### Data shown
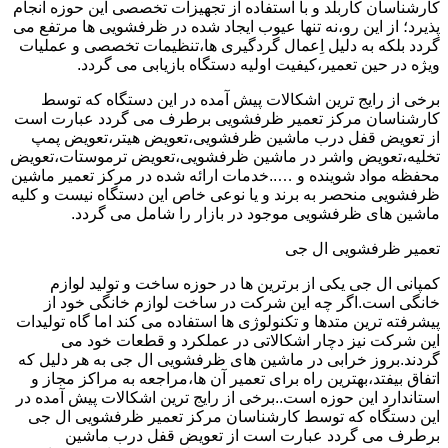
کارشناسان کاربلد و با استفاده از تجهیزات تخصصی این حوزه انجام
پذیرد؛ از این رو،نه تنها عیوب ایجاد شده در ظرفشویی ها مرتفع می
گردد بلکه به دلیل اِعمال گردگیری ها،تنظیمات تخصصی و عملیات
ویژه در حین تعمیر،کیفیت اولیه دستگاه بازیابی می گردد.
برخی از رایج ترین اشکالات پیش آمده در این دستگاه که توسط
کارشناسان مرکز تعمیر ظرفشویی برطرف می گردد عبارت است
از تعویض قفل درب ماشین ظرفشویی،تعویض هیتر،تعویض پمپ
تخلیه،تعویض واشر در ماشین ظرفشویی،تعویض ترموستات،تعویض
محفظه مواد شوینده و …..خدمات ارائه شده در مرکز تعمیر ماشین
ظرفشویی منحصر به برند و یا نوعی خاص این دستگاه نیست و کلیه
ماشین های ظرفشویی موجود در بازار را شامل می گردد.
تعمیر ظرفشویی ال جی
کمپانی ال جی یکی از برترین ها در حوزه ساخت و تولید لوازم
خانگی است.اگر چه این شرکت در ساخت لوازم خانگی خود از
پیشرفته ترین متدها و تکنولوژی ها استفاده می کند اما گاه تولیدات
این شرکت نیز دچار اشکالاتی در عملکرد و قطعات خود می
گردند.بروز خرابی در ماشین های ظرفشویی ال جی به هر دلیل که
اتفاق بیفتد،بهترین راه برای تعمیر آن ها،مراجعه به مراکز مجاز و
استاندارد این حوزه است..برخی از رایج ترین اشکالات پیش آمده در
این دستگاه که توسط کارشناسان مرکز تعمیر ظرفشویی ال جی
برطرف می گردد عبارت است از تعویض قفل درب ماشین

### What you should do
Leave the pictures out and return the rest of the listing exactly.

### Written solution
کارشناسان کاربلد و با استفاده از تجهیزات تخصصی این حوزه انجام
پذیرد؛ از این رو،نه تنها عیوب ایجاد شده در ظرفشویی ها مرتفع می
گردد بلکه به دلیل اِعمال گردگیری ها،تنظیمات تخصصی و عملیات
ویژه در حین تعمیر،کیفیت اولیه دستگاه بازیابی می گردد.
برخی از رایج ترین اشکالات پیش آمده در این دستگاه که توسط
کارشناسان مرکز تعمیر ظرفشویی برطرف می گردد عبارت است
از تعویض قفل درب ماشین ظرفشویی،تعویض هیتر،تعویض پمپ
تخلیه،تعویض واشر در ماشین ظرفشویی،تعویض ترموستات،تعویض
محفظه مواد شوینده و …..خدمات ارائه شده در مرکز تعمیر ماشین
ظرفشویی منحصر به برند و یا نوعی خاص این دستگاه نیست و کلیه
ماشین های ظرفشویی موجود در بازار را شامل می گردد.
تعمیر ظرفشویی ال جی
کمپانی ال جی یکی از برترین ها در حوزه ساخت و تولید لوازم
خانگی است.اگر چه این شرکت در ساخت لوازم خانگی خود از
پیشرفته ترین متدها و تکنولوژی ها استفاده می کند اما گاه تولیدات
این شرکت نیز دچار اشکالاتی در عملکرد و قطعات خود می
گردند.بروز خرابی در ماشین های ظرفشویی ال جی به هر دلیل که
اتفاق بیفتد،بهترین راه برای تعمیر آن ها،مراجعه به مراکز مجاز و
استاندارد این حوزه است..برخی از رایج ترین اشکالات پیش آمده در
این دستگاه که توسط کارشناسان مرکز تعمیر ظرفشویی ال جی
برطرف می گردد عبارت است از تعویض قفل درب ماشین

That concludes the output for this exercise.